§ To-do item
Please give the entries again in full and exactly, without any picture.

[Dataset entries]
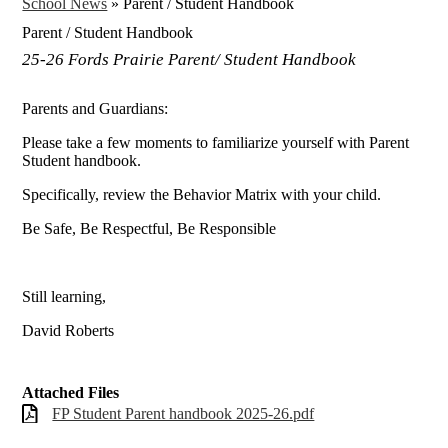
School News
»
Parent / Student Handbook
Parent / Student Handbook
25-26 Fords Prairie Parent/ Student Handbook
Parents and Guardians:
Please take a few moments to familiarize yourself with Parent
Student handbook.
Specifically, review the Behavior Matrix with your child.
Be Safe, Be Respectful, Be Responsible
Still learning,
David Roberts
Attached Files
FP Student Parent handbook 2025-26.pdf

§ Exercise result
School News
»
Parent / Student Handbook
Parent / Student Handbook
25-26 Fords Prairie Parent/ Student Handbook
Parents and Guardians:
Please take a few moments to familiarize yourself with Parent
Student handbook.
Specifically, review the Behavior Matrix with your child.
Be Safe, Be Respectful, Be Responsible
Still learning,
David Roberts
Attached Files
FP Student Parent handbook 2025-26.pdf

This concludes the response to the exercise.